# Records supplied:
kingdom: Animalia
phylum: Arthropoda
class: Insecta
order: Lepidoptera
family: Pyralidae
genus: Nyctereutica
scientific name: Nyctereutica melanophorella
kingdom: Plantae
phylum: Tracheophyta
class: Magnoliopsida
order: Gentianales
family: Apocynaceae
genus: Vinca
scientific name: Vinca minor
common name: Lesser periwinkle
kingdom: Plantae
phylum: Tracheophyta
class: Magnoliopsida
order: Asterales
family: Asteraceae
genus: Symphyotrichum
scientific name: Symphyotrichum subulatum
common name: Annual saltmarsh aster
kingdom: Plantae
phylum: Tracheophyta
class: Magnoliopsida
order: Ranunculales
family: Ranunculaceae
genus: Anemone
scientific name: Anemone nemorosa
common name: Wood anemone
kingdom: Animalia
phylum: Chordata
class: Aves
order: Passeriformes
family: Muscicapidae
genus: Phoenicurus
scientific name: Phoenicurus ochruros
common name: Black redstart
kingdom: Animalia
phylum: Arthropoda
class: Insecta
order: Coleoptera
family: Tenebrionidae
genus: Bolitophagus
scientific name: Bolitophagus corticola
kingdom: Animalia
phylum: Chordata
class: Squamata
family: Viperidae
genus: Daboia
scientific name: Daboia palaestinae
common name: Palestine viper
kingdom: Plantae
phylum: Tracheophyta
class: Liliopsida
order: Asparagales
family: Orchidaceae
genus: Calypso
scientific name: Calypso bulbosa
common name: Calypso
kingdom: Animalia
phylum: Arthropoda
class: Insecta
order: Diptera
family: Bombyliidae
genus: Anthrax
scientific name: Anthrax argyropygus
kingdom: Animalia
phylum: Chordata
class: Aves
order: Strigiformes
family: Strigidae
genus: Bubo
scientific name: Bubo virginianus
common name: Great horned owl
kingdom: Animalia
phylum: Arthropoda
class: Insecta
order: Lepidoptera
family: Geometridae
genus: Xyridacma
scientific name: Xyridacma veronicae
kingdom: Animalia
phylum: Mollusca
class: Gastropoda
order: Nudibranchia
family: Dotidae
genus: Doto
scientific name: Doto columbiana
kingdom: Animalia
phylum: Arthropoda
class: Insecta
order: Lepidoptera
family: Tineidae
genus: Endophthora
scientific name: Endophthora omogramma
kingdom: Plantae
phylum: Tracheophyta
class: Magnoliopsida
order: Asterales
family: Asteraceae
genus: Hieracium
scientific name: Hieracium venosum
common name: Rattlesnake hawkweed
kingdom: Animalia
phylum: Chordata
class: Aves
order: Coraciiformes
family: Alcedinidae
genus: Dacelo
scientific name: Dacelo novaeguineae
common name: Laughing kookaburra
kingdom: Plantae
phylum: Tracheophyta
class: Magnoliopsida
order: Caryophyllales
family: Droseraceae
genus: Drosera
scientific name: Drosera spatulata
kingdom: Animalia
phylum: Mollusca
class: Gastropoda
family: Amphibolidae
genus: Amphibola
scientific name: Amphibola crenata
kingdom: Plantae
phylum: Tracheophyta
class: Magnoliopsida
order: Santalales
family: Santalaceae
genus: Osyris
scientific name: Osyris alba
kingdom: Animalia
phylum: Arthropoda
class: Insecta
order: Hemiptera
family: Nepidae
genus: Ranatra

# Exercise details:
Reproduce the lines of the listing above without any changes. Begin at the line that contains "family: Viperidae" and stop after the last line of the listing.

# Answer in full:
family: Viperidae
genus: Daboia
scientific name: Daboia palaestinae
common name: Palestine viper
kingdom: Plantae
phylum: Tracheophyta
class: Liliopsida
order: Asparagales
family: Orchidaceae
genus: Calypso
scientific name: Calypso bulbosa
common name: Calypso
kingdom: Animalia
phylum: Arthropoda
class: Insecta
order: Diptera
family: Bombyliidae
genus: Anthrax
scientific name: Anthrax argyropygus
kingdom: Animalia
phylum: Chordata
class: Aves
order: Strigiformes
family: Strigidae
genus: Bubo
scientific name: Bubo virginianus
common name: Great horned owl
kingdom: Animalia
phylum: Arthropoda
class: Insecta
order: Lepidoptera
family: Geometridae
genus: Xyridacma
scientific name: Xyridacma veronicae
kingdom: Animalia
phylum: Mollusca
class: Gastropoda
order: Nudibranchia
family: Dotidae
genus: Doto
scientific name: Doto columbiana
kingdom: Animalia
phylum: Arthropoda
class: Insecta
order: Lepidoptera
family: Tineidae
genus: Endophthora
scientific name: Endophthora omogramma
kingdom: Plantae
phylum: Tracheophyta
class: Magnoliopsida
order: Asterales
family: Asteraceae
genus: Hieracium
scientific name: Hieracium venosum
common name: Rattlesnake hawkweed
kingdom: Animalia
phylum: Chordata
class: Aves
order: Coraciiformes
family: Alcedinidae
genus: Dacelo
scientific name: Dacelo novaeguineae
common name: Laughing kookaburra
kingdom: Plantae
phylum: Tracheophyta
class: Magnoliopsida
order: Caryophyllales
family: Droseraceae
genus: Drosera
scientific name: Drosera spatulata
kingdom: Animalia
phylum: Mollusca
class: Gastropoda
family: Amphibolidae
genus: Amphibola
scientific name: Amphibola crenata
kingdom: Plantae
phylum: Tracheophyta
class: Magnoliopsida
order: Santalales
family: Santalaceae
genus: Osyris
scientific name: Osyris alba
kingdom: Animalia
phylum: Arthropoda
class: Insecta
order: Hemiptera
family: Nepidae
genus: Ranatra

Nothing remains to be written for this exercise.